## CONSIGNE 1
Pouvez-vous réécrire en tableau Markdown, avec les colonnes « Numéro » et « Ligne », les lignes des rangées qui commencent par la ligne contenant « Kundeservice » et vont jusqu'à la ligne contenant « 是否提供发票？如果索取? », toutes deux incluses ? Sautez les lignes vides et ne reprenez pas les images.

## TEXTE DU DOCUMENT
■ ■ ■

Un des (nombreux) symptômes de la crise écologique, c’est la crise de l’eau.
Comme les autres symptômes, elle est liée aux activités anthropiques et le résultat d’un modèle - en l’occurrence agricole - qu’il convient de changer pour la préserver. Nous avons eu le plaisir d'interroger Juliette Duquesne, journaliste spécialiste de l'écologie, co-signataire d'une tribune dans Le Monde du 30 août 2022 intitulée "Face à la sécheresse, changeons de modèle agricole" pour aborder ce sujet.
Retour sur les raisons de cette tribune.
Tribune également co-signée par Benoît Biteau, paysan agronome et euro-député (Verts/Alliance libre européenne) ; Thierry Ruf, agronome, géographe, vice-président de la Régie publique de l’eau de Montpellier métropole ; Julie Trottier, géographe, directrice de recherche CNRS.
Dans cet entretien, vous trouverez beaucoup d’informations, de concepts et de chiffres décryptés. On en partage l’essence et un peu plus ci-dessous. Ce dont on n’a pas parlé en revanche, c’est du fait que l’être humain adulte est (en moyenne) à 65% composé d’eau (source CNRS) et que s’il passe plus de 3 jours sans eau, il meurt.
Cycle de l’eau, de quoi parle-t-on ?
Juliette Duquesne nous explique qu’il faut distinguer deux phénomènes, le grand cycle de l’eau (cycle naturel) et le petit cycle de l’eau (cycle domestique).
Le grand cycle de l’eau (cycle naturel)
On parle ici des grands équilibres naturels de l’eau, dont voici la définition du Centre d’information sur l’eau :
L’eau opère un circuit fermé qui est le même depuis des milliards d’années.
L’eau des mers s’évapore dans l’atmosphère sous l’effet de la chaleur du soleil. Elle forme ensuite des nuages qui vont se déplacer sous l’impulsion des vents. Aidées par l’effet de gravité, les gouttelettes qui constituent les nuages s’alourdissent et retombent sur le sol sous forme de précipitations (pluie, grêle, neige).
Ces eaux pluviales vont permettre d’alimenter les nappes phréatiques souterraines qui vont recharger les cours d’eau, lesquels se jetteront à leur tour dans la mer.
Et ainsi, de la mer au ciel, du ciel à la terre et de la terre à la mer, le voyage de l’eau recommence à l’infini.
© Cieau
Notre planète contient un volume d’eau total d’environ 1,4 milliard de km3. Cette quantité d’eau demeure la même depuis son apparition sur Terre. Ces 1,4 milliard de km3 se composent de 97,17 % d’eau salée et de 2,83 % d’eau douce. Ils forment l’hydrosphère, c’est-à-dire l’ensemble des réserves d’eau de la Terre.

■ ■ ■

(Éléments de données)

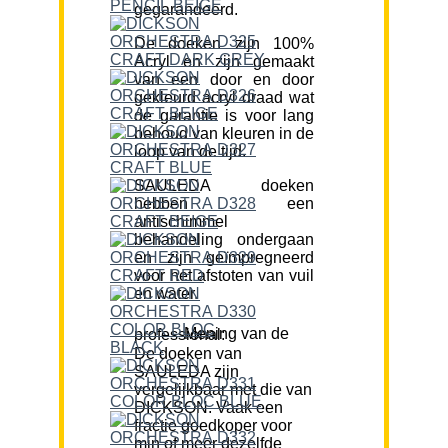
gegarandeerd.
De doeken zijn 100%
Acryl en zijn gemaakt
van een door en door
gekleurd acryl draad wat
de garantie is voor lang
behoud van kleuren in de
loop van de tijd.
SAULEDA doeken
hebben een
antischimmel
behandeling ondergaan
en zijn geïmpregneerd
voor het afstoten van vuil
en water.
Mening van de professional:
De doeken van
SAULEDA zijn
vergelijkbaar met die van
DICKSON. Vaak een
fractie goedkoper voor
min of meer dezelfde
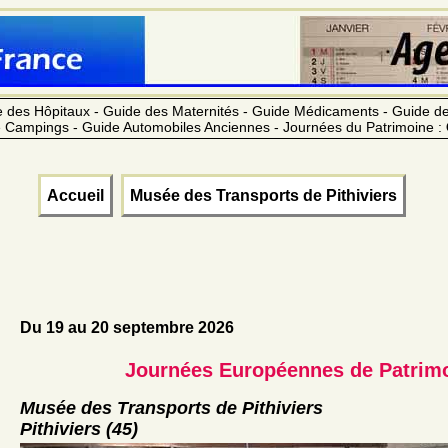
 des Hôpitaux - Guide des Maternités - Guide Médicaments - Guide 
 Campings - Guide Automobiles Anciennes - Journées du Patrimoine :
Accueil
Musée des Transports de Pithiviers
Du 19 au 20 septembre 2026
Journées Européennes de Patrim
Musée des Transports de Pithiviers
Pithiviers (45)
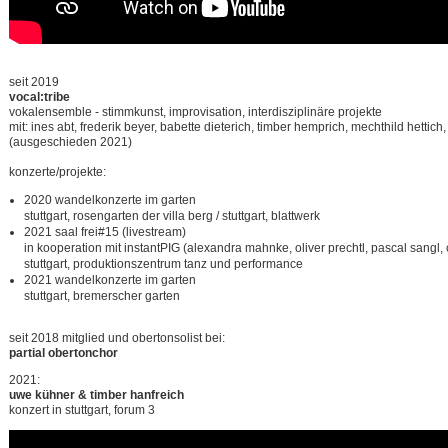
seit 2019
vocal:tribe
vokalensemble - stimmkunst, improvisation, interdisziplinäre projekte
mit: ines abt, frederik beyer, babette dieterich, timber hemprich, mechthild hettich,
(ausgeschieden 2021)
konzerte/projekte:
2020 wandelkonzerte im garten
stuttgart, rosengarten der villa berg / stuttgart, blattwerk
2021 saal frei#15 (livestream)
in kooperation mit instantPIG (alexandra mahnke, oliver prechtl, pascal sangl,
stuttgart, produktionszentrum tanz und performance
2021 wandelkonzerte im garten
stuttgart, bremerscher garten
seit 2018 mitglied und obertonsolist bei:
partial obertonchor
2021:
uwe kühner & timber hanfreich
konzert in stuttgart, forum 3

■ ■ ■

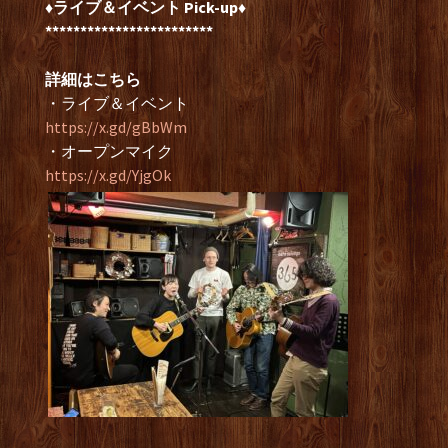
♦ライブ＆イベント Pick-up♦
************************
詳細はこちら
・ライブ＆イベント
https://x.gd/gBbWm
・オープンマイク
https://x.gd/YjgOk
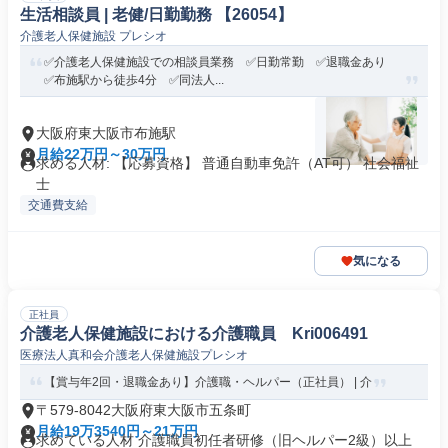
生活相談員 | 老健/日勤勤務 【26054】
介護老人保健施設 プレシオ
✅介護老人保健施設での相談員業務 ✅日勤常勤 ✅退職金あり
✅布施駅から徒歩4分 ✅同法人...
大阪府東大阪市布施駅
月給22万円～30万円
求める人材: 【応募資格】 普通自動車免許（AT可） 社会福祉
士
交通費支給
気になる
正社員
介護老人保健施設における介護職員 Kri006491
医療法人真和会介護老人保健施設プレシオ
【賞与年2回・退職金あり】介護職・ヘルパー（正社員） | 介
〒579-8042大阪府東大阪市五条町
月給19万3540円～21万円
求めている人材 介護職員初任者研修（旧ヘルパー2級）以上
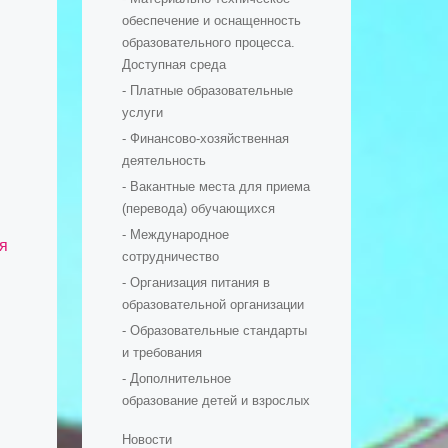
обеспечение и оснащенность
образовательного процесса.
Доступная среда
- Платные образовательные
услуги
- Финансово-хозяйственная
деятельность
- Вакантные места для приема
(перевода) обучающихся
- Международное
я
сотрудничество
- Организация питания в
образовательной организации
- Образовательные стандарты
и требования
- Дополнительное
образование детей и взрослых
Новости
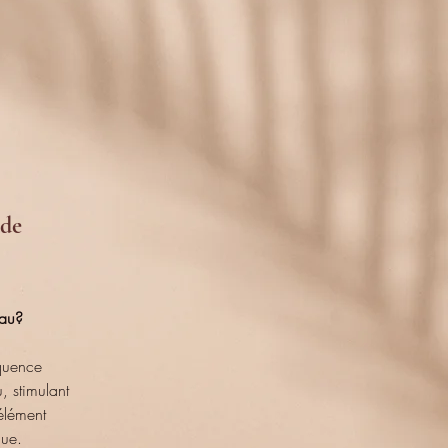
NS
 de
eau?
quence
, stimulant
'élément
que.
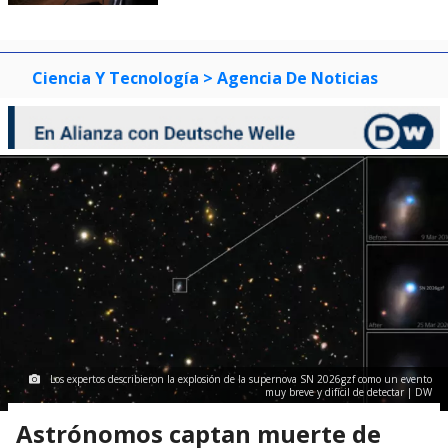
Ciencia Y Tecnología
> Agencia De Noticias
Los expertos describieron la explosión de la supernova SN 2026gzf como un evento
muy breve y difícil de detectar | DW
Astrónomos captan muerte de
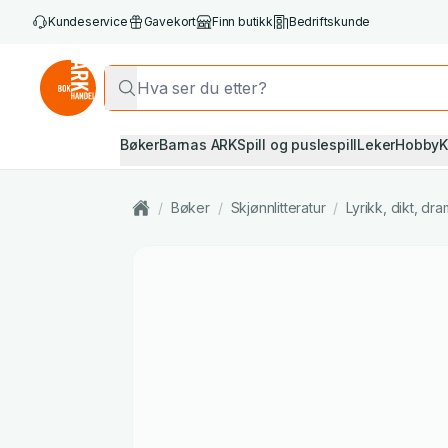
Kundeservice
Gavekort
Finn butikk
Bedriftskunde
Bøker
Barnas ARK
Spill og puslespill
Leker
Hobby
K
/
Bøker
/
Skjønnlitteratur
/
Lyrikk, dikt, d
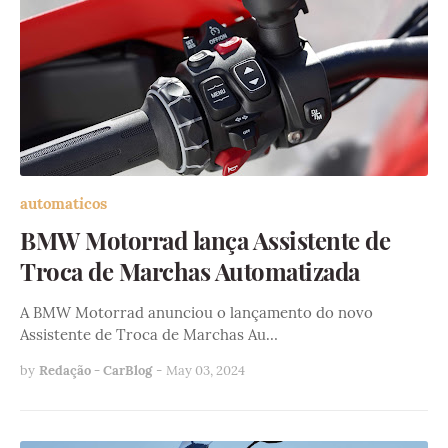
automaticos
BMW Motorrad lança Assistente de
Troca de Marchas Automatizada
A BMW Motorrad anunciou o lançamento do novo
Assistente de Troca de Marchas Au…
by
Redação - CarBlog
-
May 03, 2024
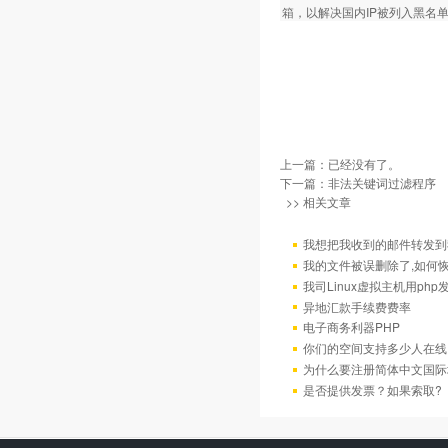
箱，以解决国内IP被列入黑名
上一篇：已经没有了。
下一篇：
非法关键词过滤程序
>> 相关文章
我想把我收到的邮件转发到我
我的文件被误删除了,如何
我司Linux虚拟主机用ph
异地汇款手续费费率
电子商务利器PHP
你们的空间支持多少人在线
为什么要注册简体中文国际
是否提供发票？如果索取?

■ ■ ■

## CONSIGNE 2
Pourriez-vous redonner le passage du texte sur la crise de l'eau qui commence par « Tribune également co-signée » et va jusqu'à « eau, il meurt. », en y remplaçant « géographe » par « hydrologue » ?

## ZONE DE RÉPONSE 1
| Numéro | Ligne |
|---|---|
| 1 | Kundeservice |
| 2 | Gavekort |
| 3 | Finn butikk |
| 4 | Bedriftskunde |
| 5 | Bøker |
| 6 | Barnas ARK |
| 7 | Spill og puslespill |
| 8 | Leker |
| 9 | Hobby |
| 10 | K |
| 11 | / |
| 12 | Bøker |
| 13 | / |
| 14 | Skjønnlitteratur |
| 15 | / |
| 16 | Lyrikk, dikt, d |
| 17 | automaticos |
| 18 | BMW Motorrad lança Assistente de |
| 19 | Troca de Marchas Automatizada |
| 20 | A BMW Motorrad anunciou o lançamento do novo |
| 21 | Assistente de Troca de Marchas Au… |
| 22 | by |
| 23 | Redação - CarBlog |
| 24 | - |
| 25 | May 03, 2024 |
| 26 | 箱，以解决国内IP被列入黑名 |
| 27 | 上一篇：已经没有了。 |
| 28 | 下一篇： |
| 29 | 非法关键词过滤程序 |
| 30 | >> 相关文章 |
| 31 | 我想把我收到的邮件转发到我 |
| 32 | 我的文件被误删除了,如何 |
| 33 | 我司Linux虚拟主机用ph |
| 34 | 异地汇款手续费费率 |
| 35 | 电子商务利器PHP |
| 36 | 你们的空间支持多少人在线 |
| 37 | 为什么要注册简体中文国际 |
| 38 | 是否提供发票？如果索取? |

## ZONE DE RÉPONSE 2
Tribune également co-signée par Benoît Biteau, paysan agronome et euro-député (Verts/Alliance libre européenne) ; Thierry Ruf, agronome, hydrologue, vice-président de la Régie publique de l’eau de Montpellier métropole ; Julie Trottier, hydrologue, directrice de recherche CNRS.
Dans cet entretien, vous trouverez beaucoup d’informations, de concepts et de chiffres décryptés. On en partage l’essence et un peu plus ci-dessous. Ce dont on n’a pas parlé en revanche, c’est du fait que l’être humain adulte est (en moyenne) à 65% composé d’eau (source CNRS) et que s’il passe plus de 3 jours sans eau, il meurt.